Nach altersbedingten Veränderungen sind die häufigsten Ursachen für orale motorische Störungen neuromuskuläre Störungen (wie kraniale Neuropathien durch Diabetes, Schlaganfall, Parkinson-Krankheit, amyotrophische Lateralsklerose oder Multiple Sklerose). Manchmal können die Behandlungen an oralen motorischen Störungen beteiligt sein. Beispielsweise können Medikamente (wie Anticholinergika oder Diuretika), eine Strahlentherapie von Kopf und Hals und eine Chemotherapie die Speichelproduktion stark stören. Eine verminderte Speichelproduktion (Hyposalivation) ist eine Hauptursache für verzögertes und eingeschränktes Schlucken.

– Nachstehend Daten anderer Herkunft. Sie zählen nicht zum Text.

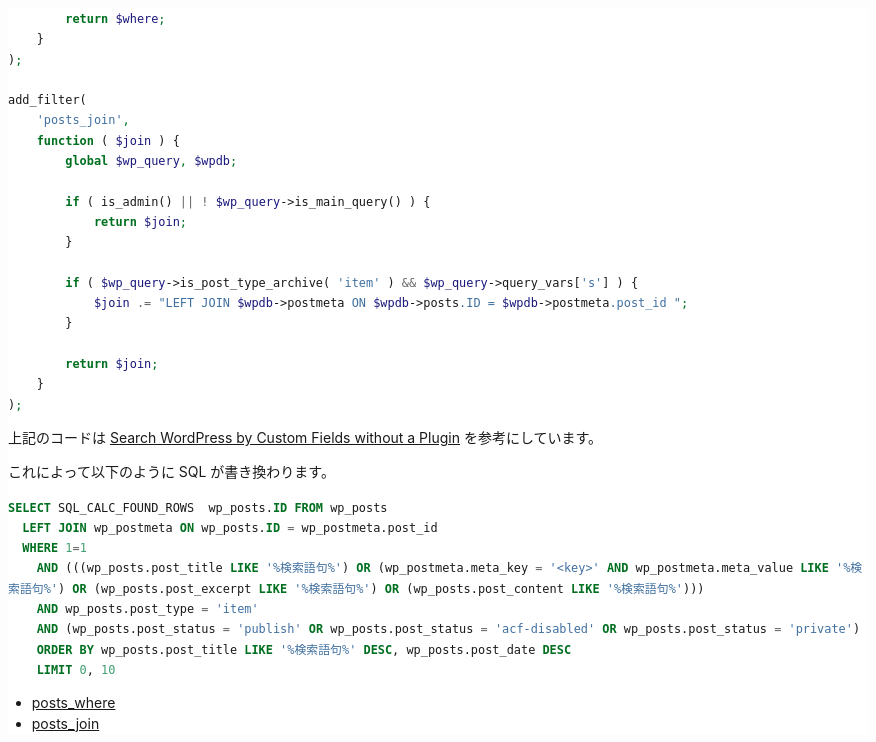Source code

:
 ```php
		return $where;
	}
);

add_filter(
	'posts_join',
	function ( $join ) {
		global $wp_query, $wpdb;

		if ( is_admin() || ! $wp_query->is_main_query() ) {
			return $join;
		}

		if ( $wp_query->is_post_type_archive( 'item' ) && $wp_query->query_vars['s'] ) {
			$join .= "LEFT JOIN $wpdb->postmeta ON $wpdb->posts.ID = $wpdb->postmeta.post_id ";
		}

		return $join;
	}
);
```

上記のコードは [Search WordPress by Custom Fields without a Plugin](https://adambalee.com/search-wordpress-by-custom-fields-without-a-plugin/) を参考にしています。

これによって以下のように SQL が書き換わります。

```sql
SELECT SQL_CALC_FOUND_ROWS  wp_posts.ID FROM wp_posts
  LEFT JOIN wp_postmeta ON wp_posts.ID = wp_postmeta.post_id
  WHERE 1=1
    AND (((wp_posts.post_title LIKE '%検索語句%') OR (wp_postmeta.meta_key = '<key>' AND wp_postmeta.meta_value LIKE '%検索語句%') OR (wp_posts.post_excerpt LIKE '%検索語句%') OR (wp_posts.post_content LIKE '%検索語句%')))
    AND wp_posts.post_type = 'item'
    AND (wp_posts.post_status = 'publish' OR wp_posts.post_status = 'acf-disabled' OR wp_posts.post_status = 'private')
    ORDER BY wp_posts.post_title LIKE '%検索語句%' DESC, wp_posts.post_date DESC
    LIMIT 0, 10
```

- [posts_where](https://developer.wordpress.org/reference/hooks/posts_where/)
- [posts_join](https://developer.wordpress.org/reference/hooks/posts_join/)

Personen mit oralen motorischen Störungen oder Dysfunktion werden zusätzlich zu ihrem normalen Arzt auch von Spezialisten der Zahnprothetik, der Rehabilitationsmedizin, der Sprachpathologie, der HNO-Heilkunde und der Gastroenterologie behandelt.

Wichtigste Punkte

  • Personen mit Dysphagie benötigen typischerweise eine Endoskopie des oberen Verdauungstrakts oder einen Bariumschluck.

  • Wenn die Endoskopie und der Bariumtest normal sind oder wenn sie auf eine Motilitätsstörung hindeuten, führen die Ärzte Tests der Speiseröhrenmotilität durch.

  • Die Behandlung zielt auf die Ursache ab.